Indahnya Menjadi “Yang Tak Sempurna”

Dyna Rochmyaningsih
8 min readJan 9, 2021

*Disclaimer: ini adalah sebuah tulisan panjang dengan struktur tidak beraturan. Tanpa riset dan penyuntingan. Semuanya didasarkan oleh ingatan yang berloncat-loncatan dan pemahaman saya terhadapnya sekarang*

Bebas. Lepas. Karena Tak Sempurna

Cerita tentang ketidaksempurnaan dimulai di suatu siang SD Negeri Bencongan 4 Tangerang.

Baru pertama kali saya merasakan kecewa karena saya berbeda. Saya, yg masih kelas 2 SD, mendapat nilai 2 untuk latihan matematika mengenai bilangan loncat. Semua teman2ku dapat 10, 8, dan hanya satu orang yang dapat nilai di bawah 5. Ya itulah saya.

**DATA SUMBER**:
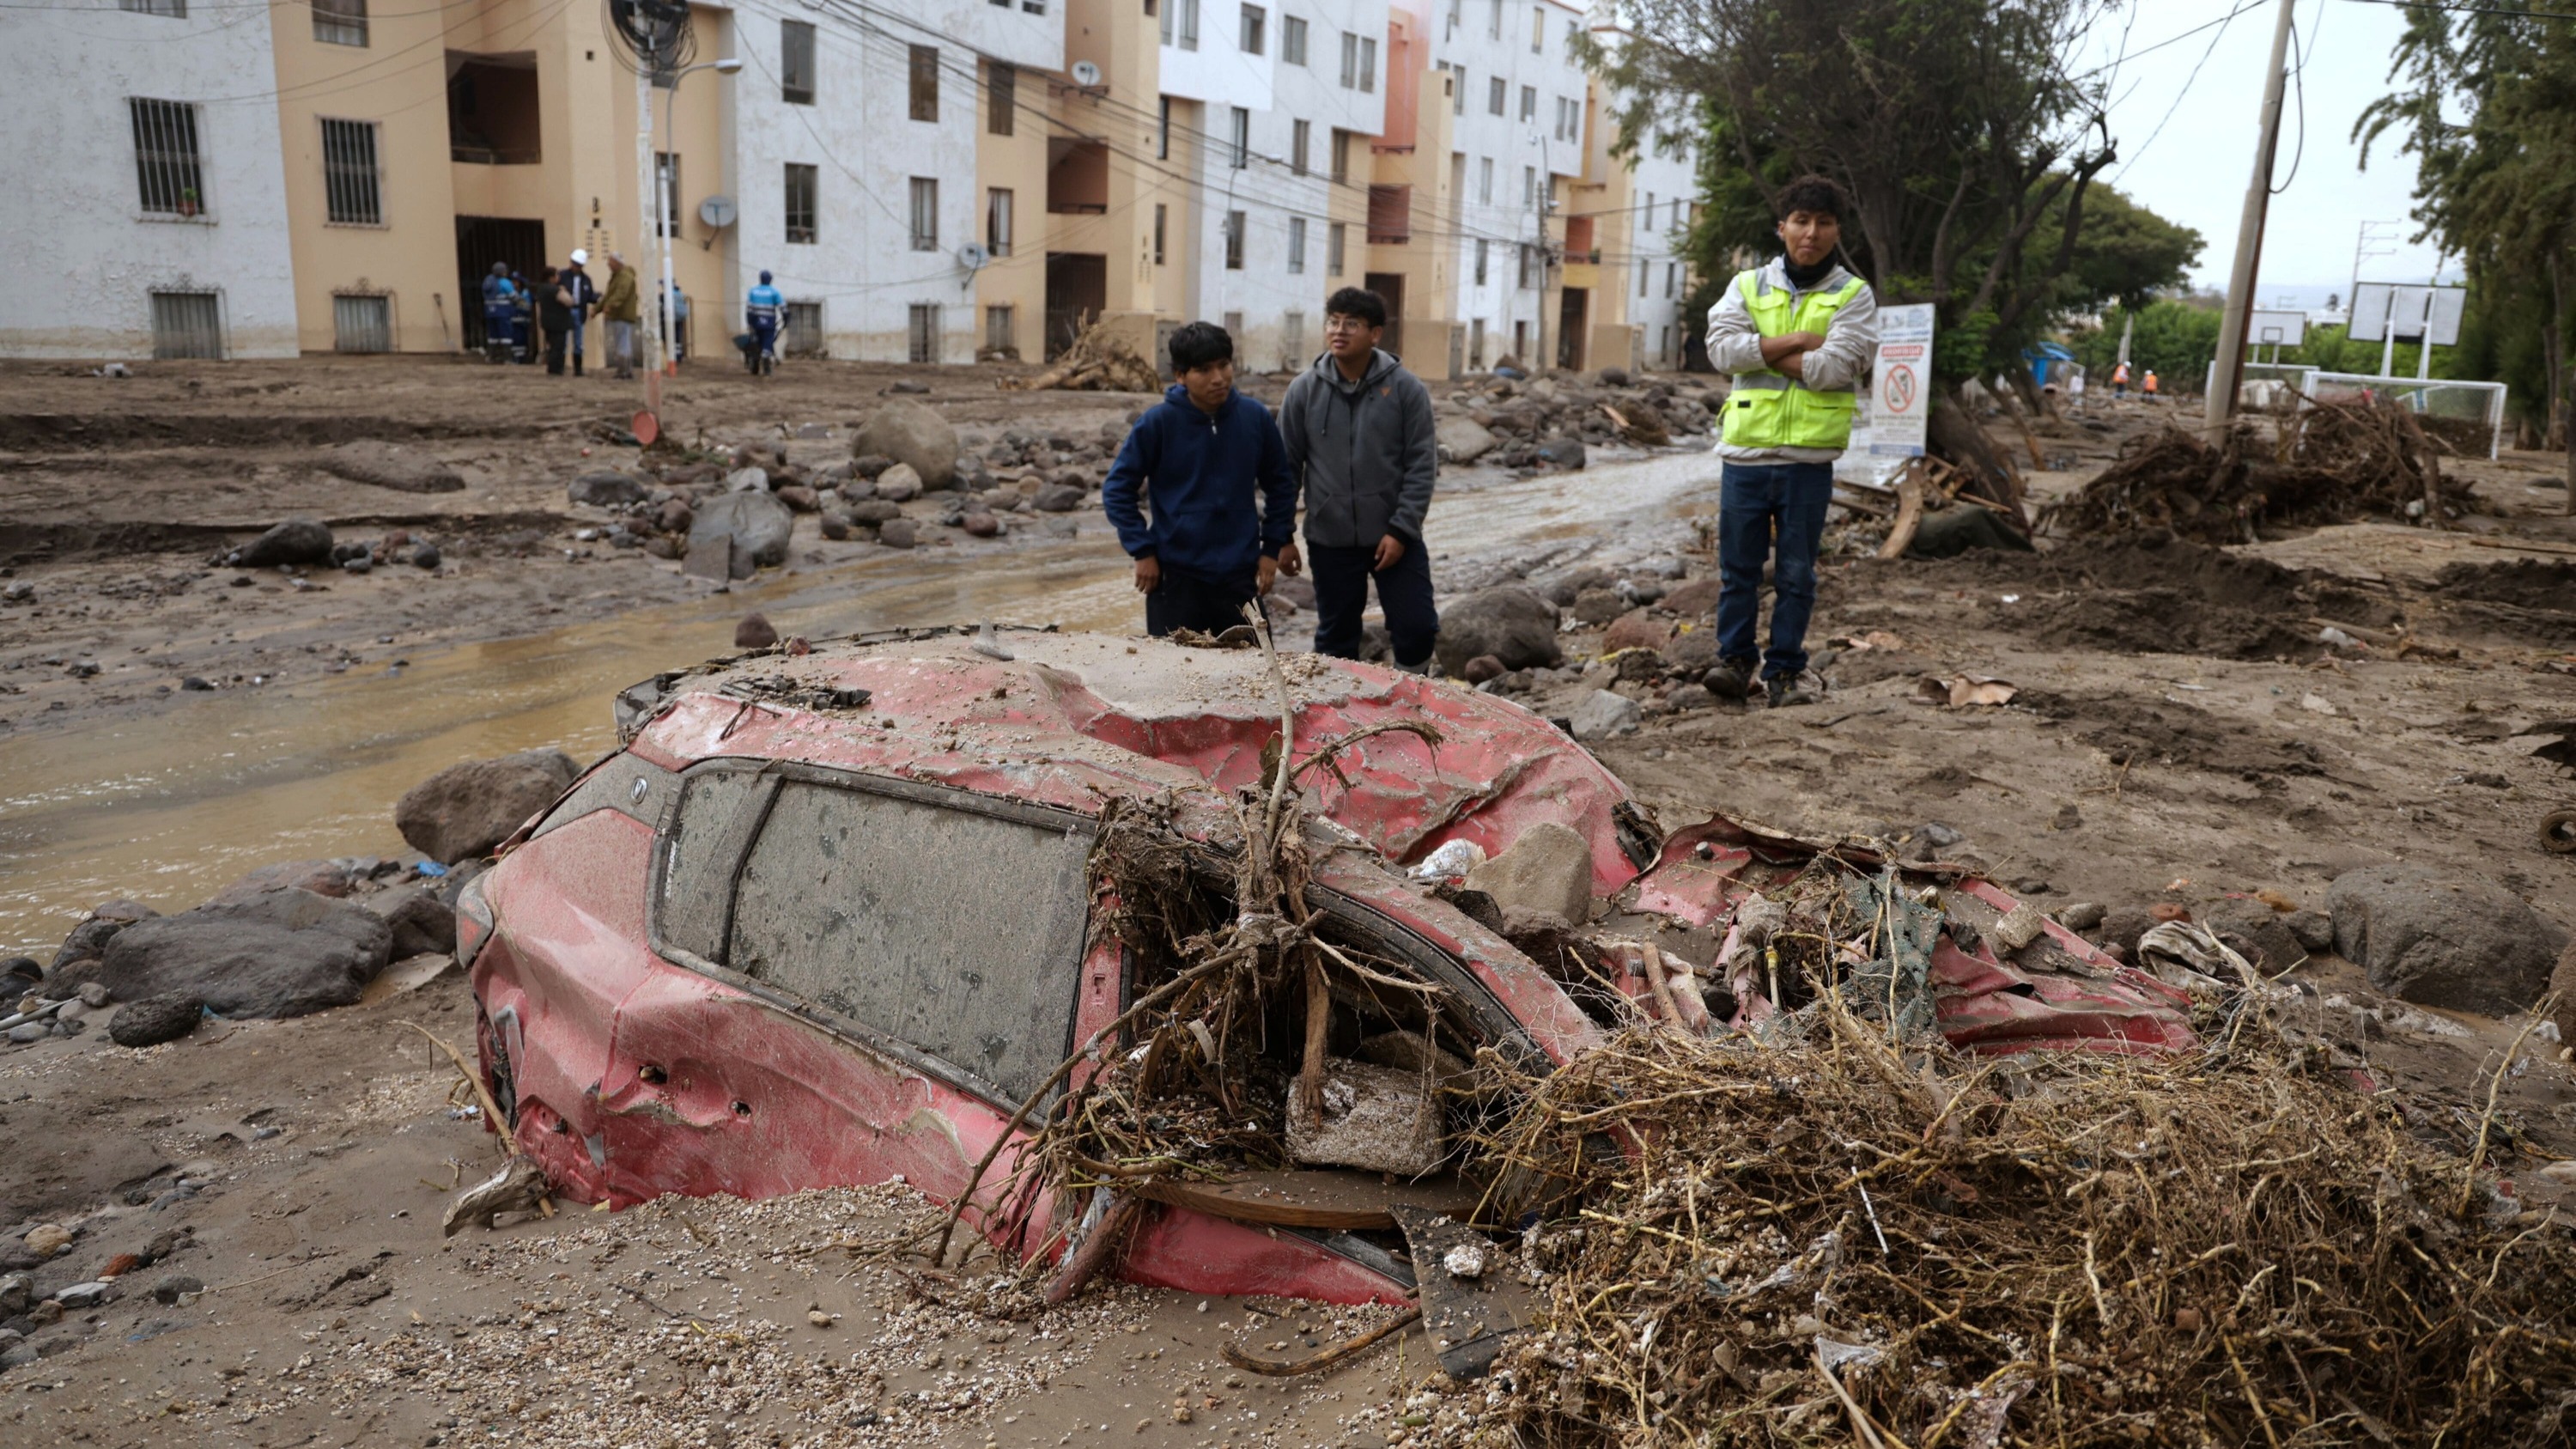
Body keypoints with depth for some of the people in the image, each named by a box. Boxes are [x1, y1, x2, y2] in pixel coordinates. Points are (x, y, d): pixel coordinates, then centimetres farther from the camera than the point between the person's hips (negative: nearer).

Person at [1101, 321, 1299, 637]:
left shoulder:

**TUGAS**:
Salin tanpa mengubah apa pun bagian dari tulisan tentang ketidaksempurnaan di atas, mulai dari kata-kata yang memuat "Baru pertama kali" dan berhenti setelah "Ya itulah saya.".

**HASIL**:
Baru pertama kali saya merasakan kecewa karena saya berbeda. Saya, yg masih kelas 2 SD, mendapat nilai 2 untuk latihan matematika mengenai bilangan loncat. Semua teman2ku dapat 10, 8, dan hanya satu orang yang dapat nilai di bawah 5. Ya itulah saya.